_Exercise goal_. Copy out the data below from the line containing "After each image, state" through the line containing "0.018938, 0.146685, -0.543446]]", including both of those lines. Leave the pictures out of the copy.

Stored dataset items
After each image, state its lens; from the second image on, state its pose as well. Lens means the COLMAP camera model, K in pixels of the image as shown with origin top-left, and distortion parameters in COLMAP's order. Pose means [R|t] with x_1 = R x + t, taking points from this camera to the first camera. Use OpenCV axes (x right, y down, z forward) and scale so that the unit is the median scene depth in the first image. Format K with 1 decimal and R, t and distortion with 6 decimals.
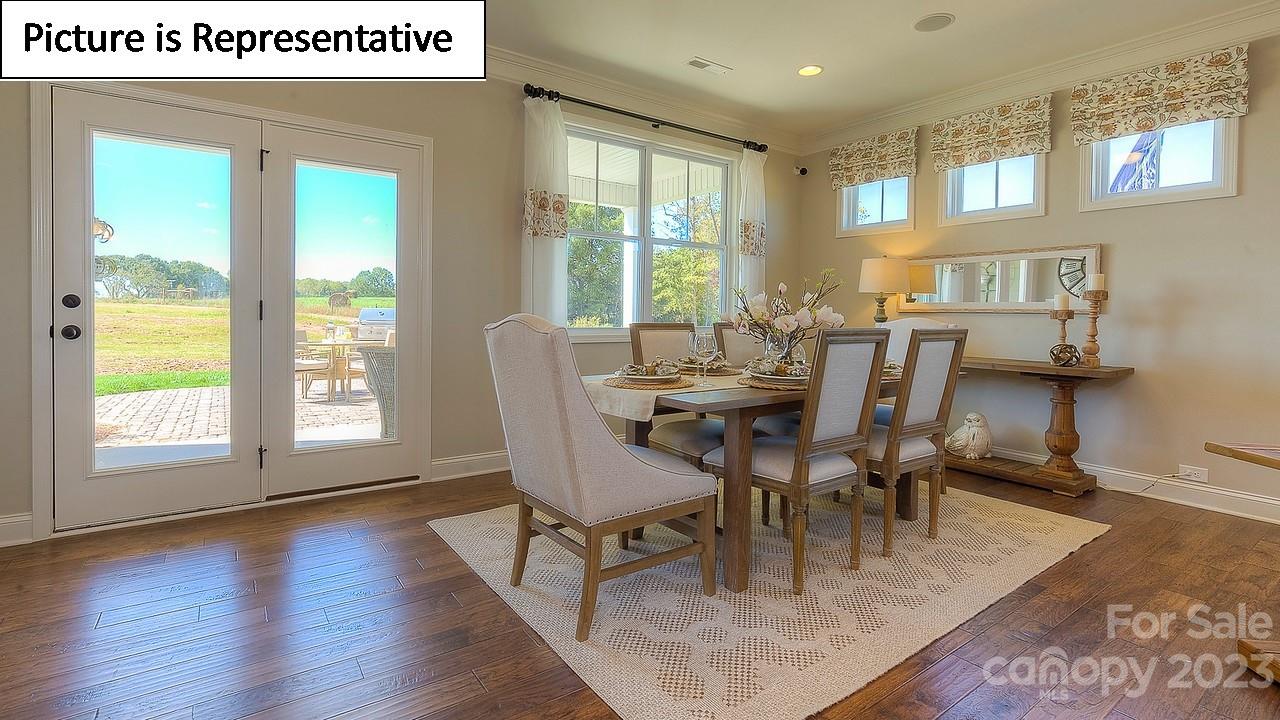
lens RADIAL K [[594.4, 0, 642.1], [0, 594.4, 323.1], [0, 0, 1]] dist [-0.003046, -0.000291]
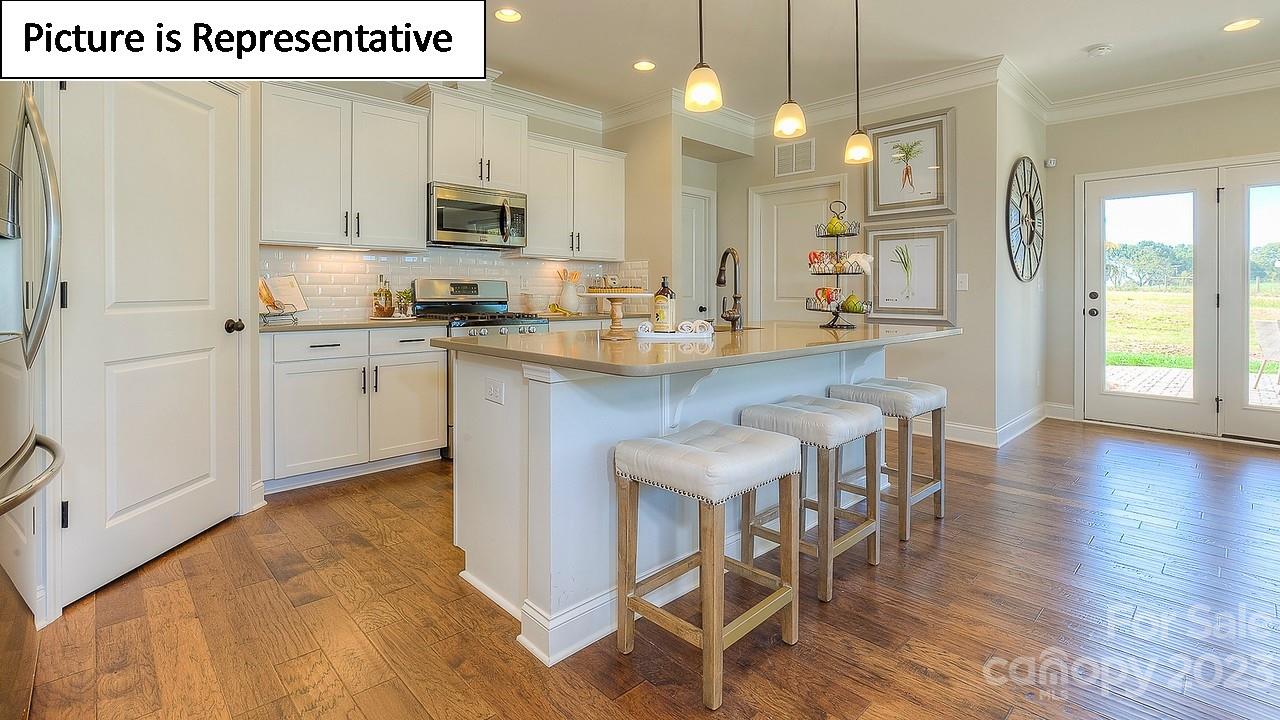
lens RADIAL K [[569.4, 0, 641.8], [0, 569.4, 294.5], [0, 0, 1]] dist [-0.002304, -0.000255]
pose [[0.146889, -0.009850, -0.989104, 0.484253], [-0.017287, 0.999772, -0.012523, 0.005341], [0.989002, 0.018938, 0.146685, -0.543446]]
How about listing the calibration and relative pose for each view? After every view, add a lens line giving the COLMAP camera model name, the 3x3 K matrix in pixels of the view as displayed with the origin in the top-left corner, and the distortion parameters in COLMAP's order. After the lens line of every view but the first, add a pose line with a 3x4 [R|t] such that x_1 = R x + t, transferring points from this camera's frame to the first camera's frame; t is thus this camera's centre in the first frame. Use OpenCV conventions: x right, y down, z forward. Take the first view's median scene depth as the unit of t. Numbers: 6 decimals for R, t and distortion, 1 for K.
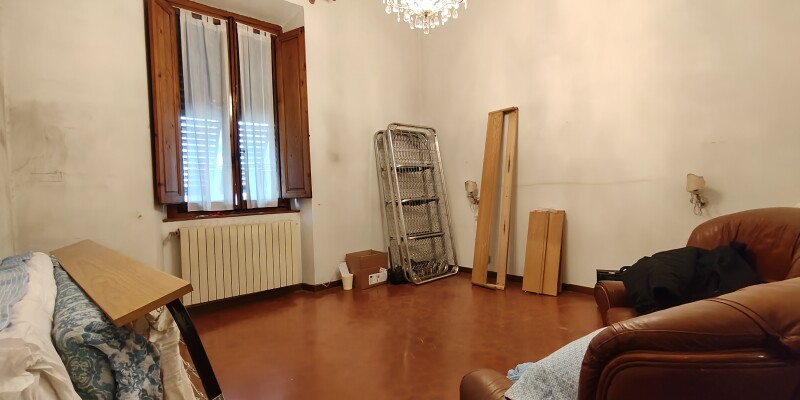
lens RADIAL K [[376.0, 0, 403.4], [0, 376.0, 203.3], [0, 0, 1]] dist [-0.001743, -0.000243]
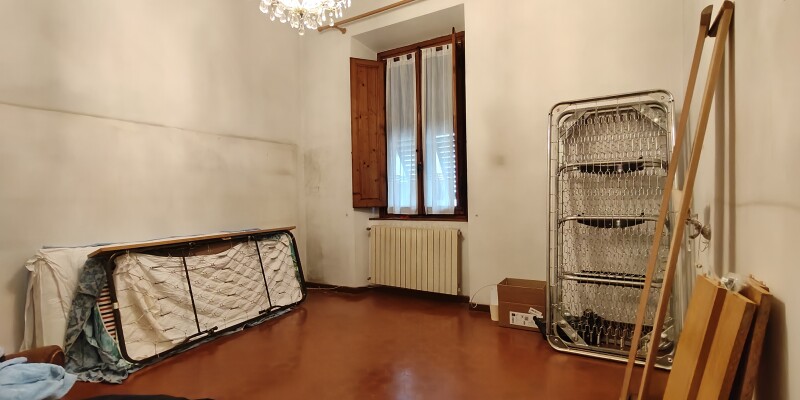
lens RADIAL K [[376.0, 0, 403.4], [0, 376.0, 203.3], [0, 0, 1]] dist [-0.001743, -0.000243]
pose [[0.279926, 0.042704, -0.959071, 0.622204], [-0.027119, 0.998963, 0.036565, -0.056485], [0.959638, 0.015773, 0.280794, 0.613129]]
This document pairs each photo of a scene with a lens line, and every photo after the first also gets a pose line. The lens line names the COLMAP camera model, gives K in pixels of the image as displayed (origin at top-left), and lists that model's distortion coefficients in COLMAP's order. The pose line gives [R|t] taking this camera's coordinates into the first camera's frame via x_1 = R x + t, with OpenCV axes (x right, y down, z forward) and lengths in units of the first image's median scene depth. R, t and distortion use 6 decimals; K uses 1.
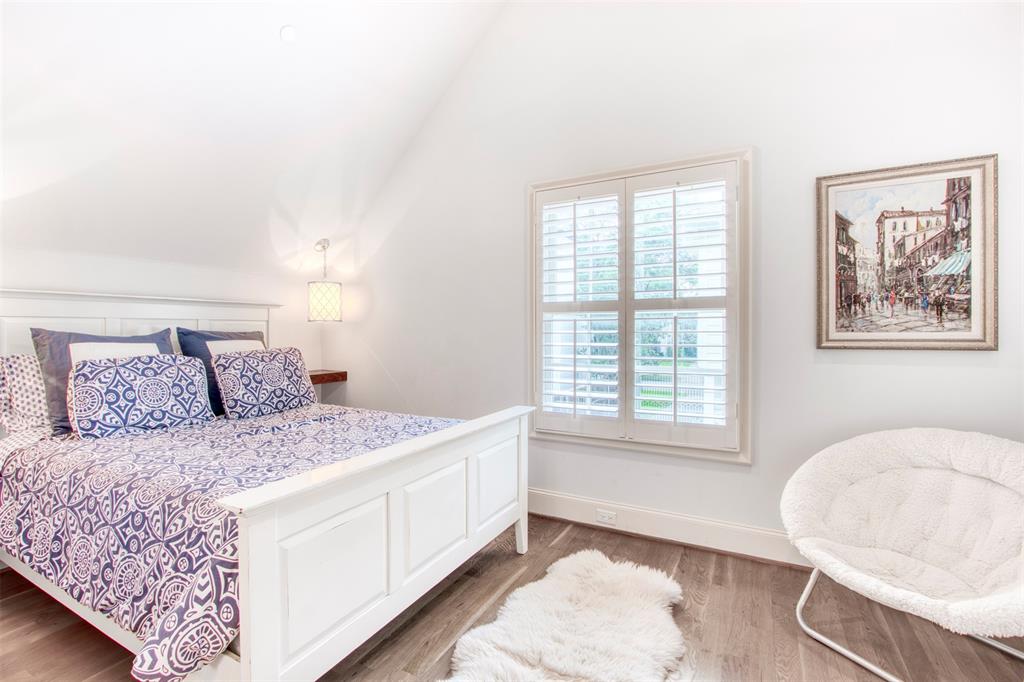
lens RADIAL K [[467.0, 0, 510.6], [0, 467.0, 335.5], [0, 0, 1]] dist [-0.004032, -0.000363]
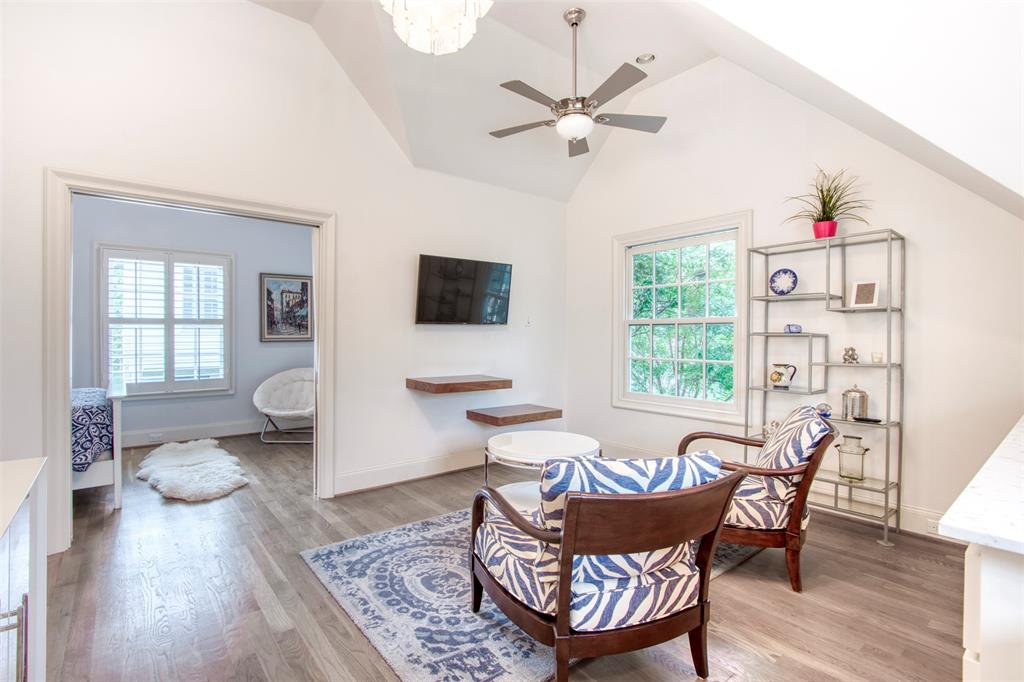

==

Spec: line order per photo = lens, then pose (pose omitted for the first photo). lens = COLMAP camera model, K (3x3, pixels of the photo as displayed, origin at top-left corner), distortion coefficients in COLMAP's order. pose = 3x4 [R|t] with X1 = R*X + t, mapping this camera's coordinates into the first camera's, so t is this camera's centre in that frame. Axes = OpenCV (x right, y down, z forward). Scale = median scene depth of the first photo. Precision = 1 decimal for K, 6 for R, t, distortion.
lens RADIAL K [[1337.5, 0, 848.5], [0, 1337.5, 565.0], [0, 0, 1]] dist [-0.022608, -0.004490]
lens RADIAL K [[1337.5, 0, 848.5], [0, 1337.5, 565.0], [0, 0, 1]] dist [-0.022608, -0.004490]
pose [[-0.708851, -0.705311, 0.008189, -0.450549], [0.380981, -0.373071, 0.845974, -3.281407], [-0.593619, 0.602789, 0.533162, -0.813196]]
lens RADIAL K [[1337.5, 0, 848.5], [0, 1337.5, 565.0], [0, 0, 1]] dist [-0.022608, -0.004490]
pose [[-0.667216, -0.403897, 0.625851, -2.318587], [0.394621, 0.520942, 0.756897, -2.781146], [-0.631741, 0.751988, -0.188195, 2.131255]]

_Result of the exercise_.
After each image, state its lens; from the second image on, state its pose as well. Lens means the COLMAP camera model, K in pixels of the image as shown with origin top-left, and distortion parameters in COLMAP's order. Pose means [R|t] with x_1 = R x + t, taking points from this camera to the first camera. Use OpenCV axes (x right, y down, z forward) and scale so that the unit is the median scene depth in the first image. Format K with 1 decimal and R, t and distortion with 6 decimals.
lens RADIAL K [[594.4, 0, 642.1], [0, 594.4, 323.1], [0, 0, 1]] dist [-0.003046, -0.000291]
lens RADIAL K [[569.4, 0, 641.8], [0, 569.4, 294.5], [0, 0, 1]] dist [-0.002304, -0.000255]
pose [[0.146889, -0.009850, -0.989104, 0.484253], [-0.017287, 0.999772, -0.012523, 0.005341], [0.989002, 0.018938, 0.146685, -0.543446]]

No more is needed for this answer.